A Smooth Saturday Surprise at McAllister and Van Ness.
Safer for everyone, easier to share the road, and no more liability claims waiting to happen.
Everyone can appreciate the new, smooth pavement of the McAllister Street / Van Ness Avenue intersection, but bicyclists especially will welcome a much safer street crossing. For cyclists who opt out of the slalom down Golden Gate between Broderick and Divisadero for the speed rush downtown, McAllister provides a tamer but direct route into the Civic Center and, with a jag, onto Market Street.

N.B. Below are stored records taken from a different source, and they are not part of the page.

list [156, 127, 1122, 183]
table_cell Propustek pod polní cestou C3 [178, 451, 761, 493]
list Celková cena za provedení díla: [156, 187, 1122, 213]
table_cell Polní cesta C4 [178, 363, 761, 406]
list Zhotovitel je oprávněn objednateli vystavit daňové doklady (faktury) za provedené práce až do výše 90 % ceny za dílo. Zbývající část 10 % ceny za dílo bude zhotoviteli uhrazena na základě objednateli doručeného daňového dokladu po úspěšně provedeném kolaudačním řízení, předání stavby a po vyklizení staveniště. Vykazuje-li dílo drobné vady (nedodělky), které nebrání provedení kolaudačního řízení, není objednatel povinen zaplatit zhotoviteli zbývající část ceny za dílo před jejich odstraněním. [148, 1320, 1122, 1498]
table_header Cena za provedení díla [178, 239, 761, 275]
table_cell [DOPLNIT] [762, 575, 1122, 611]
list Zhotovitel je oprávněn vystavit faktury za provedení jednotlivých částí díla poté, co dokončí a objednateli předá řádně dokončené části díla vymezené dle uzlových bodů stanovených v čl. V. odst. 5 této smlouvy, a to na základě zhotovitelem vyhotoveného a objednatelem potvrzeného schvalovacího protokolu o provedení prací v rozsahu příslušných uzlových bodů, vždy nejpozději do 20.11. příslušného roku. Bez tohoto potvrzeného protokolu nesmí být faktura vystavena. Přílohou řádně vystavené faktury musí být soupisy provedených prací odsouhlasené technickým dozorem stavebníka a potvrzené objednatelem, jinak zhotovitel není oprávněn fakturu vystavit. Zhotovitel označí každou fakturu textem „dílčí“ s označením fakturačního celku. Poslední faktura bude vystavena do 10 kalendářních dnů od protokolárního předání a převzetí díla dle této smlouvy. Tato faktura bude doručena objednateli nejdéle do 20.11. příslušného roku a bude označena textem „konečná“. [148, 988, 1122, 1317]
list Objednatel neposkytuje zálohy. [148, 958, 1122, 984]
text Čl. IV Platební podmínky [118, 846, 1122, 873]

Yet McAllister is no smooth sailing, especially at the Franklin and Van Ness intersections.
Cyclists must dodge a large sunken manhole while crossing Franklin Street eastbound and then prepare for what I cursed as the "McAllister Waves" in the Van Ness intersection -- a several foot wide area where the asphalt had been been "pushed" into a series of deep, broad ripples. To stay within the bikeway and avoid motorists and especially the #5 Muni bus behind or alongside them, cyclists had to negotiate the waves without benefit of surfing gear. The jumbled surface made crossing the intersection difficult and dangerous.
Saturday morning the McAllister waves looked more like a smooth, sandy beach. Overnight road crews had re-surfaced all the intersection. (The waves weren' t the only surface defects in the lanes of traffic). Now the crossing is smooth and safer, allowing cyclists to focus on traffic without risking a nasty spill or worse. Thanks Dept. of Public Works road crews! (Now, about that sunken manhole cover at McAllister and Franklin ... ).
It's beyond me why motorists so seldom report the gaping craters that chew their tires and damage alignments or why pedestrians tolerate wide cracks and crumbled surfaces in several of the city's crosswalks and sidewalks. Bicyclists have reported more than 1300 potholes, cracks, and craters to 311 during the last 18 months through the Good Roads program of the San Francisco Bicycle Coalition. We can all be the city's "eyes on the streets and sidewalks" by turning in potholes or other defects in the roadway through 311, either by phone or online.